[llvm-dev] RFC: On removing magic numbers assuming 8-bit bytes

Fri May 3 07:51:57 PDT 2019

Hi Jeroen,

Thanks, these are interesting differences. The CHAR_BIT and byte
relation is established in the C standard and I would prefer the byte
terminology. It means the same thing as addressable unit but is a bit
shorter and probably more widely known.

Do you suggest any in-tree changes at some call sites using the
suggested AdressSpace parameter or would we rely on the default value
always? I could definitely include this, but if the parameter is never
used, perhaps we can leave it out-of-tree for now?

Best Regards,
Jesper

On Fri, 2019-05-03 at 10:33 +0000, Jeroen Dobbelaere wrote:
> Hi Jesper,
> 
> We (ASIP Designer team, Synopsys) are also interested in a cleaner
> approach without those magic constants.
> 
> Instead of 'n-bit bytes', we tend to talk about 'word addressing' and
> 'addressable unit size'.
> 
> We support C/C++ for various architectures that our customers create
> with our tools.
> Some of those have multiple memories where the addressable unit size
> depends on the memory (address space).
> 
> NOTE: the addressable unit size can be any value (like 10 or 41 or
> 2048)
>  
> We also keep the bits in 'char' separate from the addressable unit
> size. As such, an 8 bit char can
> have a 'storage size' of 24 bits in one memory and 64 bits in
> another.
> (but a char can also be 24 bits, or 10 or something else).
> 
> I think that a cleaner abstraction in datalayout is in general
> useful.
> 
> We use:
>    unsigned getAddresssableUnitSize(unsigned AddressSpace=0);
> 
> which, for the main llvm, could be implemented as :
>    unsigned getAddresssableUnitSize(unsigned AS=0) { return 8; }
> 
> Greetings,
> 
> Jeroen Dobbelaere
> 
> 
> > -----Original Message-----
> > From: llvm-dev <llvm-dev-bounces at lists.llvm.org> On Behalf Of
> > Jesper
> > Antonsson via llvm-dev
> > Sent: Thursday, May 2, 2019 14:21
> > To: llvm-dev at lists.llvm.org
> > Subject: [llvm-dev] RFC: On removing magic numbers assuming 8-bit
> > bytes
> > 
> >    A. This RFC outlines a proposal regarding non-8-bit-byte support
> > that
> >       got positive reception at a Round Table at EuroLLVM19. The
> > general
> >       topic has been brought up several times before and one good
> > overview
> >       can be found in a FOSDEM 2017 presentation by Jones and Cook:
> > 
https://protect2.fireeye.com/url?k=2d1c7421-7195ae31-2d1c34ba-0cc47ad93e2a-4cae3fa5d066a45a&u=https://archive.fosdem.org/2017/schedule/event/llvm_16_bit/
> > 
> > In a nutshell, the proposal is for the llvm community to
> > allow/encourage interested parties to gradually remove "magic
> > numbers",
> > e.g. assumptions on the size of bytes from the codebase.

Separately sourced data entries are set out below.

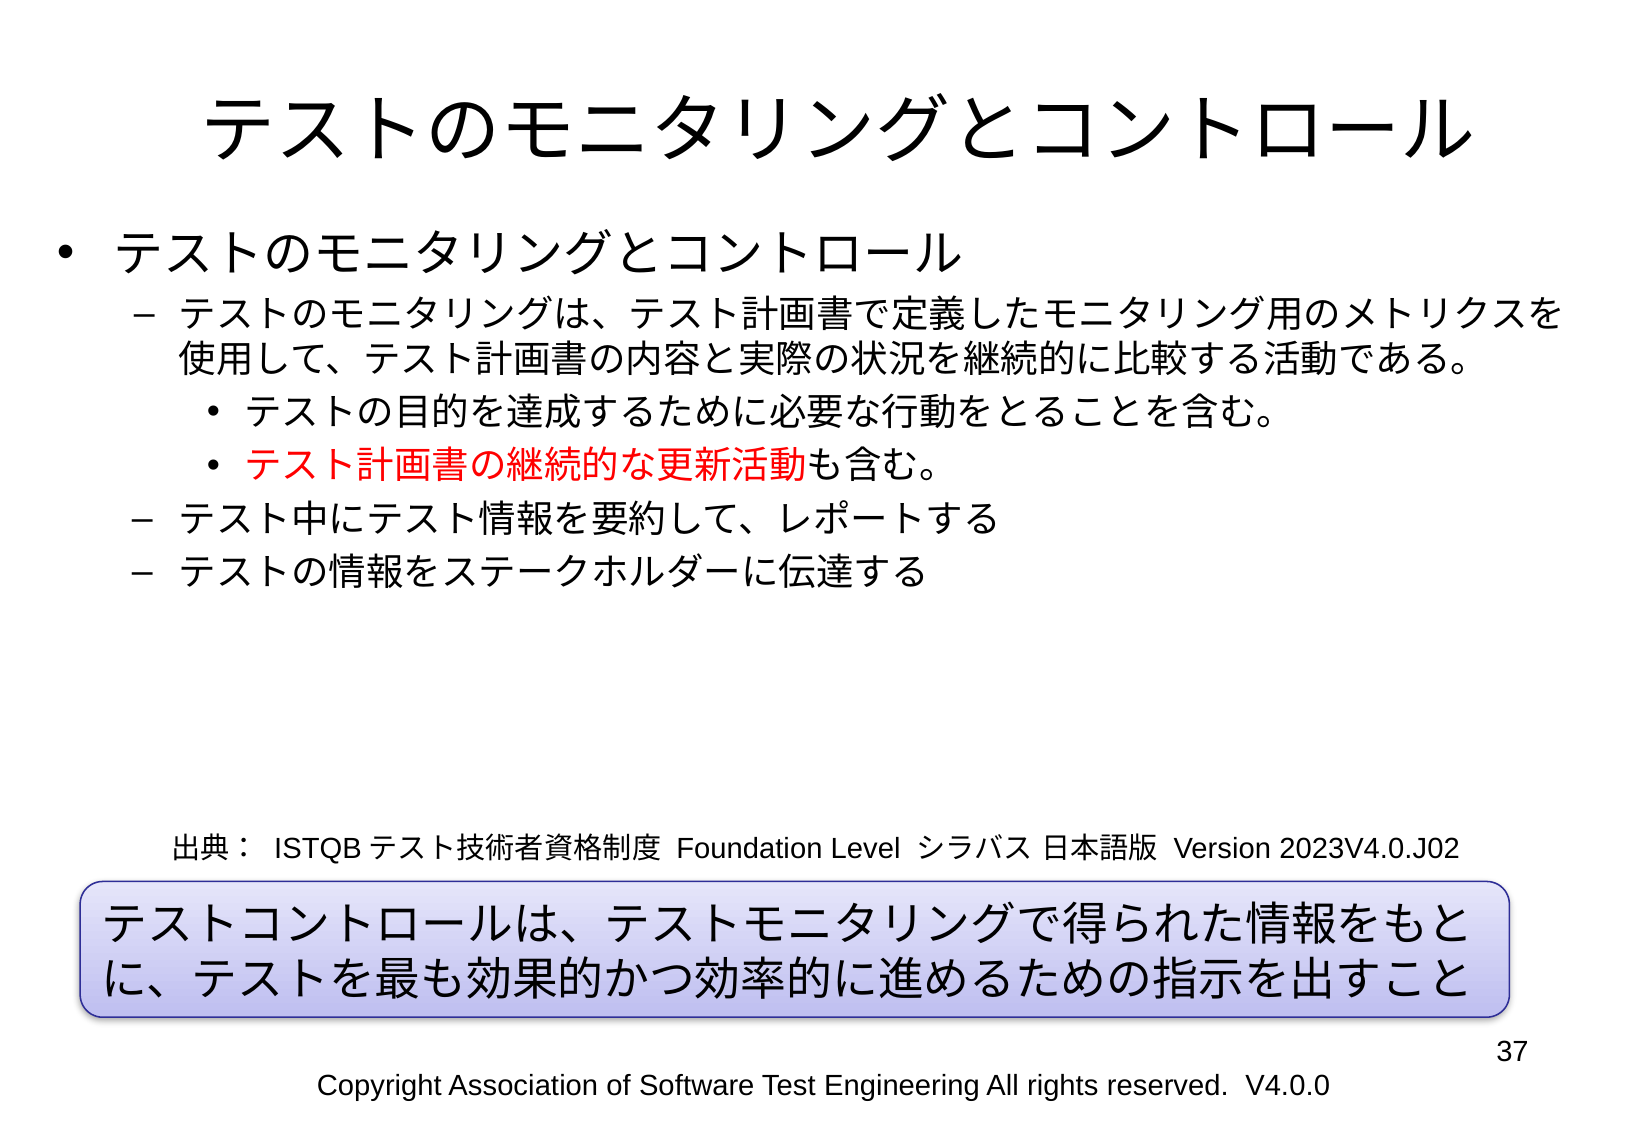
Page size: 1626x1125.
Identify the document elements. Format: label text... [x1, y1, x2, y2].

text_box テストコントロールは、テストモニタリングで得られた情報をもとに、テストを最も効果的かつ効率的に進めるための指示を出すこと [80, 881, 1510, 1018]
slide_number ‹#› [1164, 1024, 1544, 1103]
list テストのモニタリングとコントロール テストのモニタリングは、テスト計画書で定義したモニタリング用のメトリクスを使用して、テスト計画書の内容と実際の状況を継続的に比較する活動である。 テストの目的を達成するために必要な行動をとることを含む。 テスト計画書の継続的な更新活動も含む。 テスト中にテスト情報を要約して、レポートする テストの情報をステークホルダーに伝達する [41, 214, 1590, 911]
footer Copyright Association of Software Test Engineering All rights reserved. V4.0.0 [233, 1058, 1164, 1103]
text_box 出典： ISTQBテスト技術者資格制度 Foundation Level シラバス 日本語版 Version 2023V4.0.J02 [51, 822, 1580, 873]
title テストのモニタリングとコントロール [137, 87, 1538, 167]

Overview,
> > rationale and some example refactorings follows.
> > 
> > Overview:
> > 
> > LLVM currently assumes 8-bit bytes, while there exist a few out-of-
> > tree
> > llvm targets that utilize bytes of other sizes, including our
> > (Ericsson's) proprietary target. The main issues are the magic
> > number 8
> > and "/8" and "*8" all over the place and the use of i8 pointers.
> > 
> > There's considerable agreement that the use of magic numbers is not
> > good coding style, and removing these ones would be of particular
> > benefit, even though the effort would not be complete and no in-
> > tree
> > target with tests exist to guarantee that all gains are maintained.
> > 
> > Ericsson is willing to drive this effort. During EuroLLVM19, there
> > seemed to be sufficient positive interest from other companies for
> > us
> > to expect help with reviewing patch sets. Ericsson has been
> > performing
> > nightly integration towards top-of-tree with this backend for
> > years,
> > catching and fixing new 8-bit-byte continuously. Thus we're able to
> > commit to doing similar upstream fixes for the long haul in a no-
> > drama
> > way.
> > 
> > Rationale:
> > 
> > Benefits of moving toward a byte-size agnostic llvm include:
> > * Less magic numbers in the codebase.
> > * A reduced effort to maintain out-of-tree targets with non-8-bit
> > bytes
> > as contributors follow the established patterns. (One company has
> > told
> > us that they created but eventually gave up on a 16-bit byte target
> > due
> > to too-high integration burden.)
> > * A reduction in duplicate efforts as some of the adaptation work
> > would
> > happen in-tree rather than in several out-of-tree targets.
> > * For up-and-coming targets that have non-8-bit-byte sizes, time to
> > market using llvm would be far quicker.
> > * A higher probability of LLVM being the compiler of choice for
> > such
> > targets.
> > * Eventually, as the patch set required to make llvm fully byte
> > size
> > agnostic becomes small enough, the effort to provide a mock in-tree
> > target with some other byte size should be surmountable.
> > 
> > As cons, one could see a burden for the in-tree community to
> > maintain
> > whatever gains that have been had. However the onus should be on
> > interested parties to mend any bit-rot. The impact of not having as
> > much magic numbers and such should if anything make the code more
> > easy
> > to understand. The permission to go ahead would be under the
> > condition
> > that significant added complexities are avoided. Another con would
> > be
> > added compilation time e.g. in cases where the byte size is a run-
> > time
> > variable rather than a constant. However, this cost seems
> > negligible in
> > practice.
> > 
> > Refactoring examples:
> > https://reviews.llvm.org/D61432
> > 
> > Best Regards,
> > Jesper
> 
>